• **What you need to do**: The answer is a single figure: how many lines below contain the word "that".

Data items

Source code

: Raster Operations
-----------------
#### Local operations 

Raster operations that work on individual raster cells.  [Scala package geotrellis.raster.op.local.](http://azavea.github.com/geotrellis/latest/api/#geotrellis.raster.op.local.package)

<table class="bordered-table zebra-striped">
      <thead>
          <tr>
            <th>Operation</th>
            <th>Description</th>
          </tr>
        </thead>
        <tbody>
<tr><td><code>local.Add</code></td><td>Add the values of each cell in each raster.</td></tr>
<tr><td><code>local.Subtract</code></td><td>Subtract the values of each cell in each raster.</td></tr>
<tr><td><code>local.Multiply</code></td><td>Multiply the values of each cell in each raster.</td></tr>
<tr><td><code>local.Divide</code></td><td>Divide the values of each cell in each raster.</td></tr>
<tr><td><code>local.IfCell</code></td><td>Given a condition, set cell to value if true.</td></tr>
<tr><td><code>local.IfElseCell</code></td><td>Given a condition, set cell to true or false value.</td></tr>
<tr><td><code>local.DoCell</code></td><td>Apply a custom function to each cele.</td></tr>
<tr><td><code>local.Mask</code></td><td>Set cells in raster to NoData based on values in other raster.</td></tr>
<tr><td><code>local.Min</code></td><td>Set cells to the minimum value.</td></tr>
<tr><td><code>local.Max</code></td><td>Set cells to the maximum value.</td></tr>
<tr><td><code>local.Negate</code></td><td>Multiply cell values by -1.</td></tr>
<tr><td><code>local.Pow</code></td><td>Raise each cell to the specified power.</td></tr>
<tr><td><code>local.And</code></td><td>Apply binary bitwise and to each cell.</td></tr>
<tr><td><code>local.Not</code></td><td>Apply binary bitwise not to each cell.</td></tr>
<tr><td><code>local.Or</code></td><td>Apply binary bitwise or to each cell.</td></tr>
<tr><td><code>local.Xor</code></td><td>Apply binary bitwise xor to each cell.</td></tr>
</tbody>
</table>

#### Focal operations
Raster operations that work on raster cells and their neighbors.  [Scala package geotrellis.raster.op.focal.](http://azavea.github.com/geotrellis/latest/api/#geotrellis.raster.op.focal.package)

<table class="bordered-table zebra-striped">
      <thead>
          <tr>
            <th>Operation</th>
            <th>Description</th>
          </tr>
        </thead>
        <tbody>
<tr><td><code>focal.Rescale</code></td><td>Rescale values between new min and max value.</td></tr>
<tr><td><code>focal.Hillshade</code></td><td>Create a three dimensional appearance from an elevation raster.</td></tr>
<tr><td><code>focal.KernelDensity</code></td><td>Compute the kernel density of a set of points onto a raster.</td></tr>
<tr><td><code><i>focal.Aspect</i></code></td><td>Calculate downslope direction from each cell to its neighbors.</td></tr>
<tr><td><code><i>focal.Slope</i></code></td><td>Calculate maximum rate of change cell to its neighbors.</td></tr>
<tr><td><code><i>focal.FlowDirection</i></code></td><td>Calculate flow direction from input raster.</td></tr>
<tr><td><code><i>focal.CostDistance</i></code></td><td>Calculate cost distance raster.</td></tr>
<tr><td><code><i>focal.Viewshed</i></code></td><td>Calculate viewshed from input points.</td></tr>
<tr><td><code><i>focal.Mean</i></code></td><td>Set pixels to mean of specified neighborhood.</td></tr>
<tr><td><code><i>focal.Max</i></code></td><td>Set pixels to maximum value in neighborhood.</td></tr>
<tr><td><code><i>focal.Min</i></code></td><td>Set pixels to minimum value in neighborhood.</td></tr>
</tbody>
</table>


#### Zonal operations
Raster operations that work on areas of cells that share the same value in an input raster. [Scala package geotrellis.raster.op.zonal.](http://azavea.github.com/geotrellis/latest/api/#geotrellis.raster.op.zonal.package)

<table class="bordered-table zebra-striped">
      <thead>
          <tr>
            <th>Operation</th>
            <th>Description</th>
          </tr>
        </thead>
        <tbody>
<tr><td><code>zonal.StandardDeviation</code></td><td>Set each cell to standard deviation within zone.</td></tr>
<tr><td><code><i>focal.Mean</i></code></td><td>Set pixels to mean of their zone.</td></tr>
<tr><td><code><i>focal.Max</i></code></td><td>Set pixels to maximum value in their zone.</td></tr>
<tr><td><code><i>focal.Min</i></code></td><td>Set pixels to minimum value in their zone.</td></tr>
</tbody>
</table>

• **Reply to the task**: 3